DATA LISTING:
************

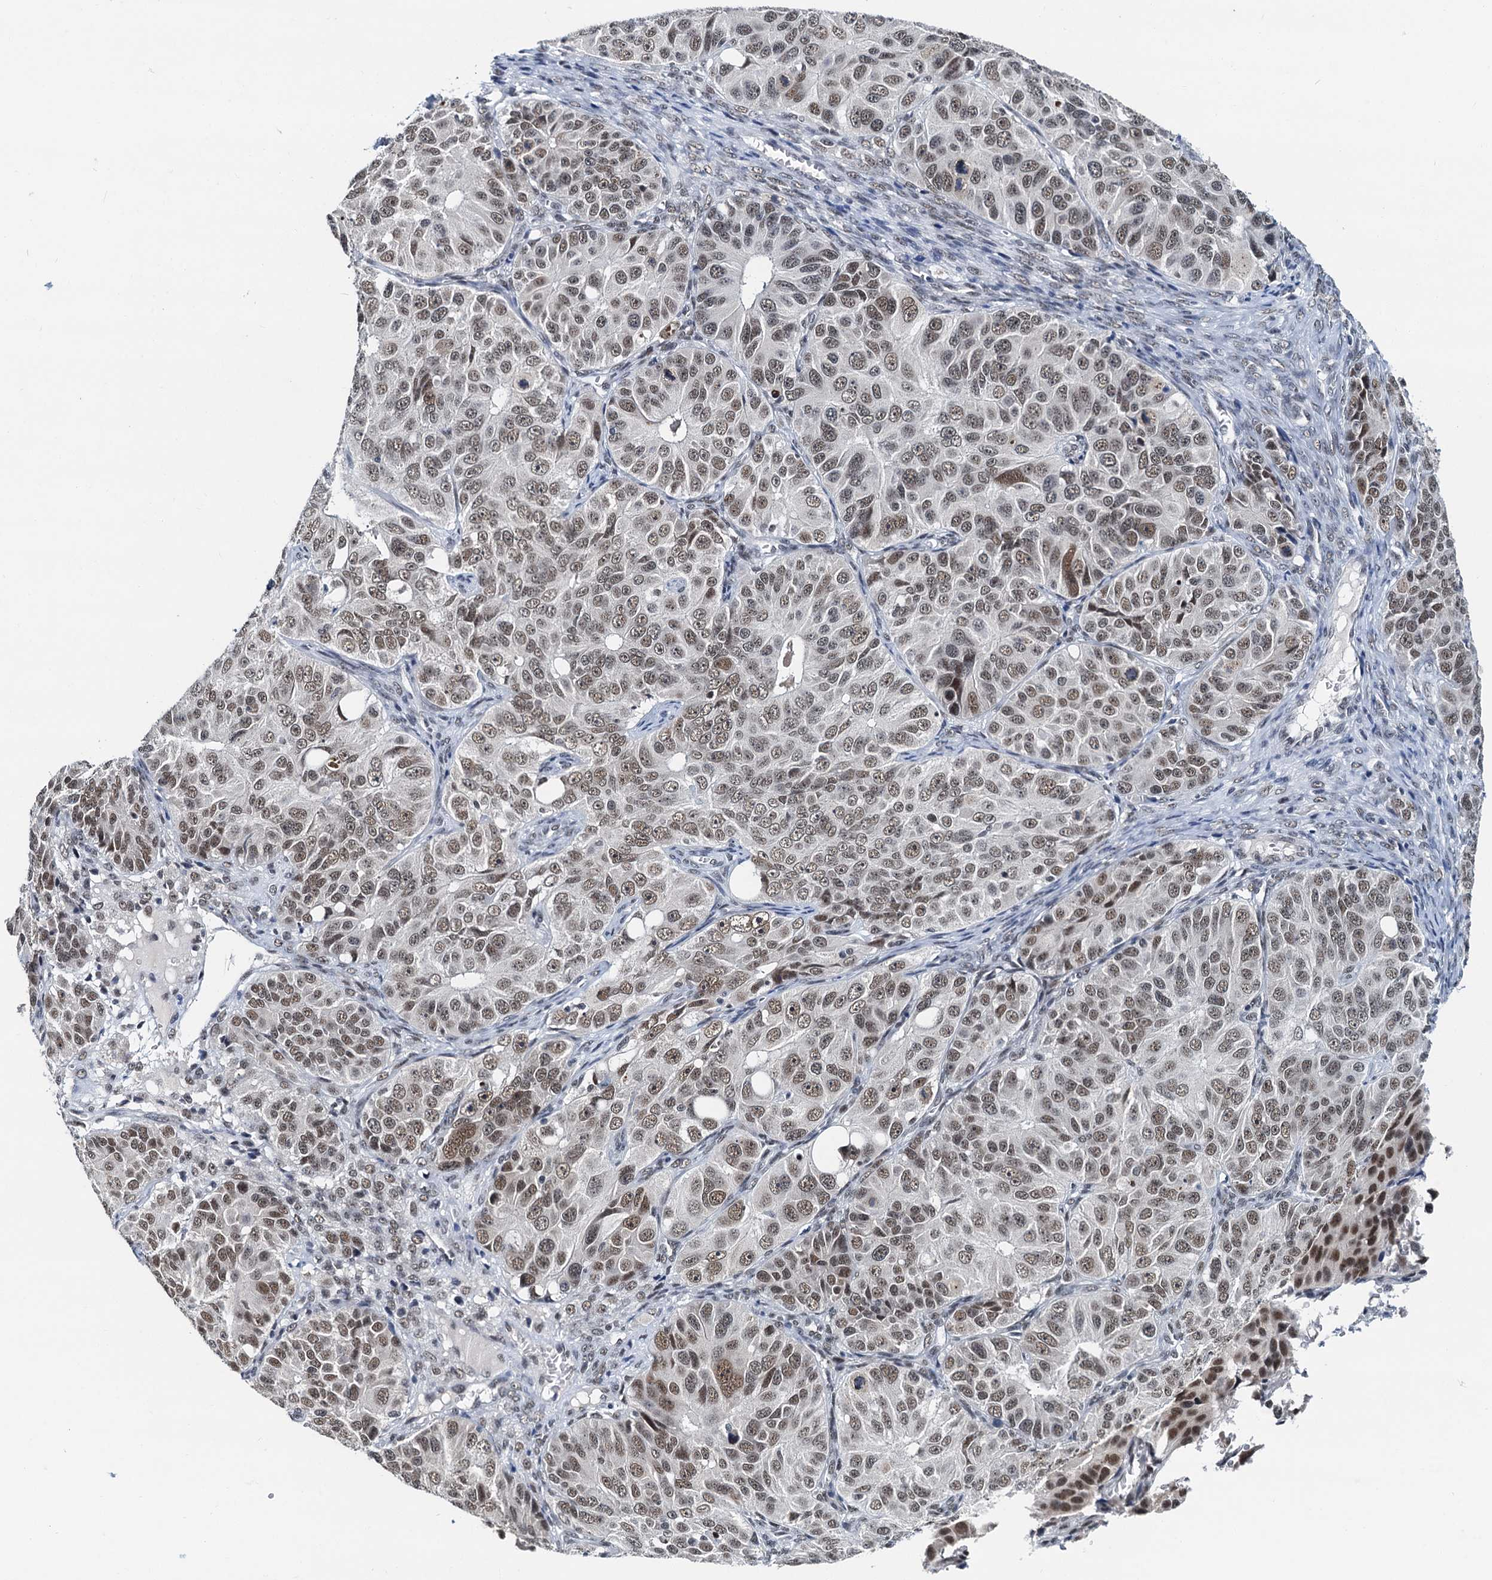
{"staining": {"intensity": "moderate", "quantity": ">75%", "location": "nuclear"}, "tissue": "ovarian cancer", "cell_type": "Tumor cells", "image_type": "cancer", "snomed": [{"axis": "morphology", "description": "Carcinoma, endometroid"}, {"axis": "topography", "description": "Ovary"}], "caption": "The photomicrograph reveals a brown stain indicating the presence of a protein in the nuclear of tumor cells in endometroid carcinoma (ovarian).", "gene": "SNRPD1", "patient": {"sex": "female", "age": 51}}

************

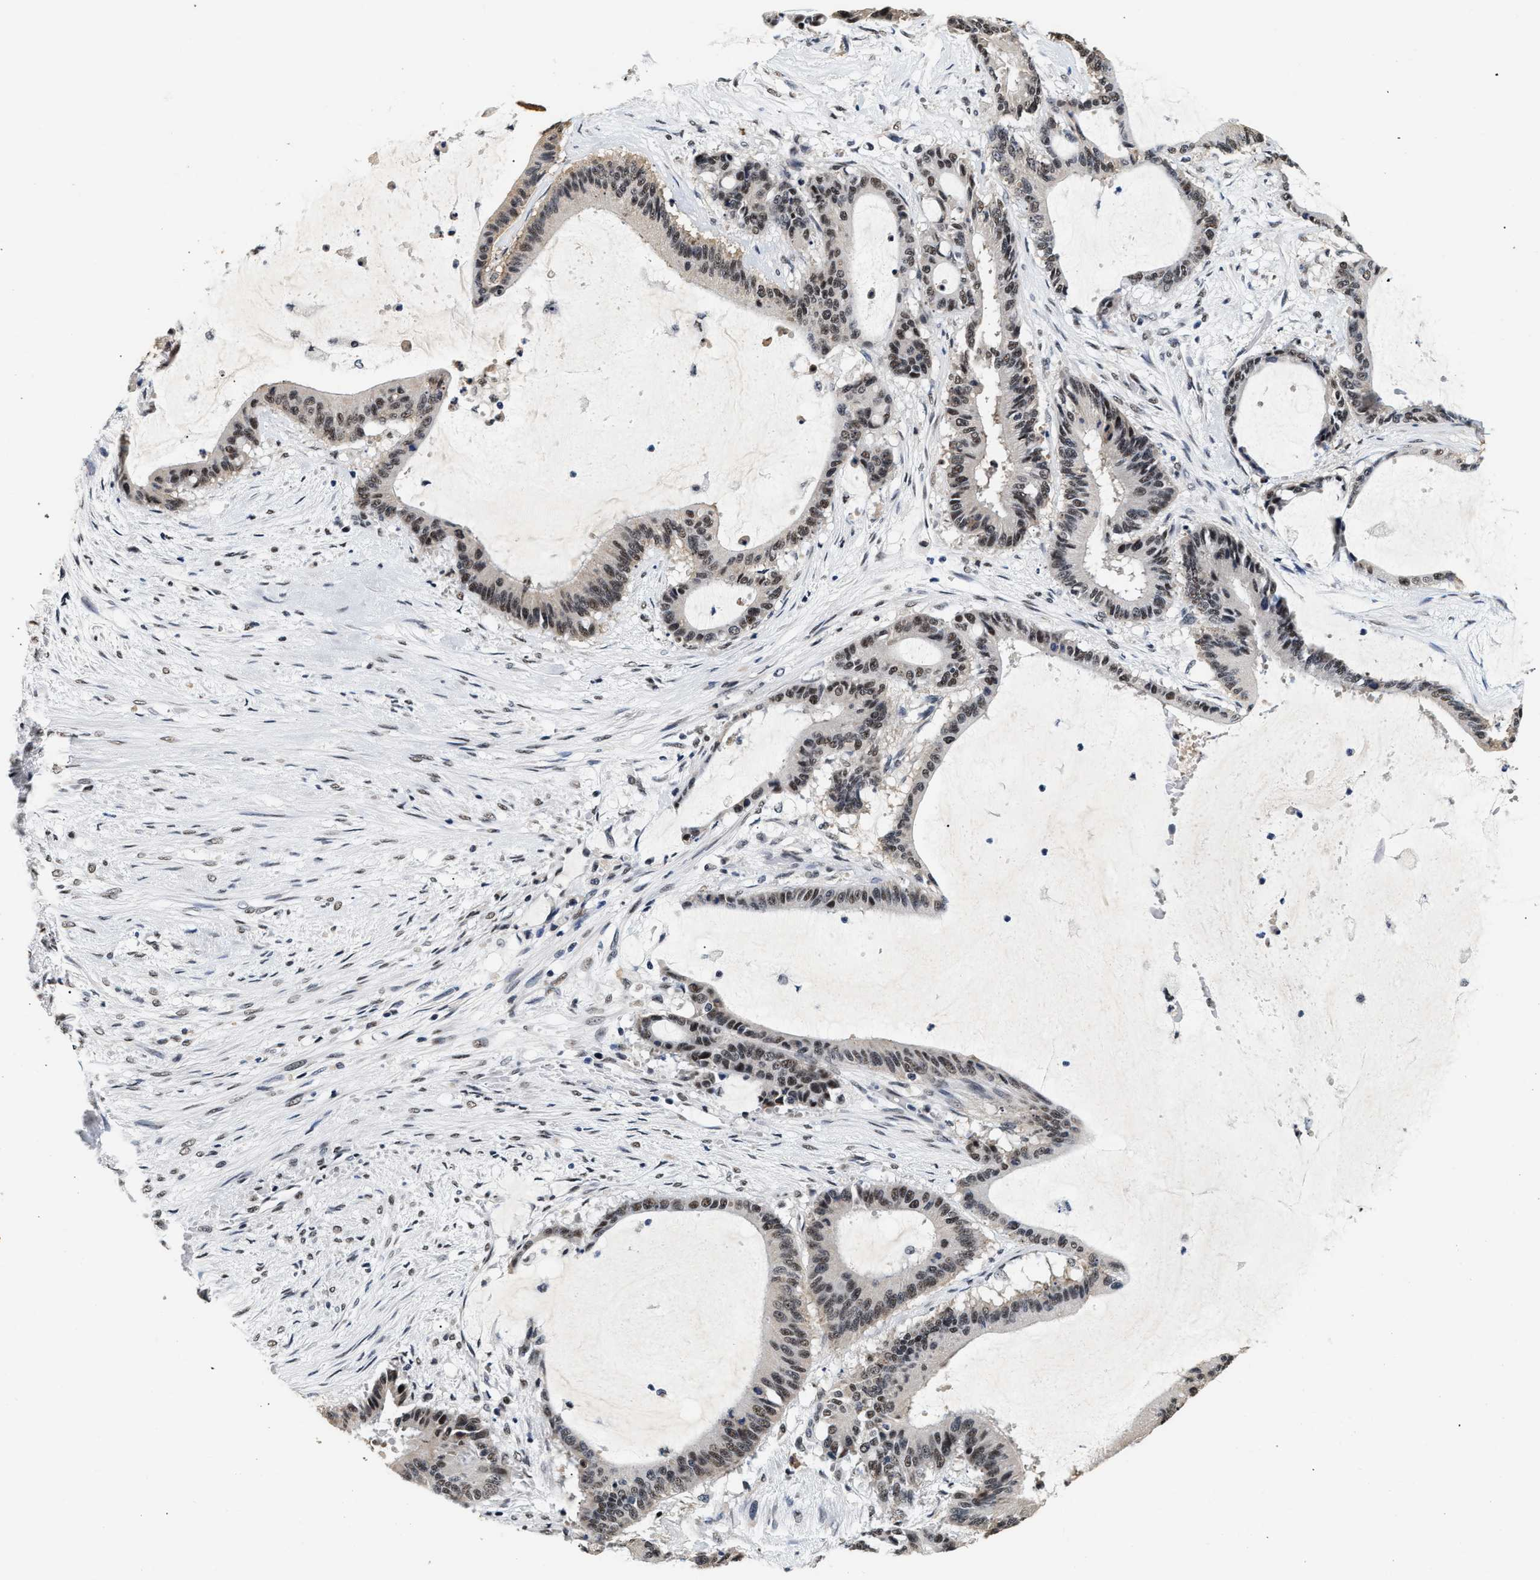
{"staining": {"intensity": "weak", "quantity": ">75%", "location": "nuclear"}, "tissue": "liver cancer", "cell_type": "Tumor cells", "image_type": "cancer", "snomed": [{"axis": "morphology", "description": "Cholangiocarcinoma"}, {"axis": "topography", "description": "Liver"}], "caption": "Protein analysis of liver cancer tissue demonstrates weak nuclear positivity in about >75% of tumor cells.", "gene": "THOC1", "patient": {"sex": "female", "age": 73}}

************

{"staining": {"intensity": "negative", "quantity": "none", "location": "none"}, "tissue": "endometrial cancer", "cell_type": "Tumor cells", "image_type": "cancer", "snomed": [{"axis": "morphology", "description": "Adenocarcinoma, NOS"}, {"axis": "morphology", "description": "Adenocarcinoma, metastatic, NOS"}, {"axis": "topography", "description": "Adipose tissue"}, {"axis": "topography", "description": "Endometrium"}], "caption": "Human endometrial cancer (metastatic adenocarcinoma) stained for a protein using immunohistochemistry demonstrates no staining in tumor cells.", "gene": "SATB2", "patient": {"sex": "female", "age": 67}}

************

TASK GOAL: The word to look for is "demonstrates"; copy out every line of the entries that holds it.

WRITTEN ANSWER:
{"staining": {"intensity": "weak", "quantity": ">75%", "location": "nuclear"}, "tissue": "liver cancer", "cell_type": "Tumor cells", "image_type": "cancer", "snomed": [{"axis": "morphology", "description": "Cholangiocarcinoma"}, {"axis": "topography", "description": "Liver"}], "caption": "Protein analysis of liver cancer tissue demonstrates weak nuclear positivity in about >75% of tumor cells.", "gene": "THOC1", "patient": {"sex": "female", "age": 73}}
{"staining": {"intensity": "negative", "quantity": "none", "location": "none"}, "tissue": "endometrial cancer", "cell_type": "Tumor cells", "image_type": "cancer", "snomed": [{"axis": "morphology", "description": "Adenocarcinoma, NOS"}, {"axis": "morphology", "description": "Adenocarcinoma, metastatic, NOS"}, {"axis": "topography", "description": "Adipose tissue"}, {"axis": "topography", "description": "Endometrium"}], "caption": "Human endometrial cancer (metastatic adenocarcinoma) stained for a protein using immunohistochemistry demonstrates no staining in tumor cells.", "gene": "SATB2", "patient": {"sex": "female", "age": 67}}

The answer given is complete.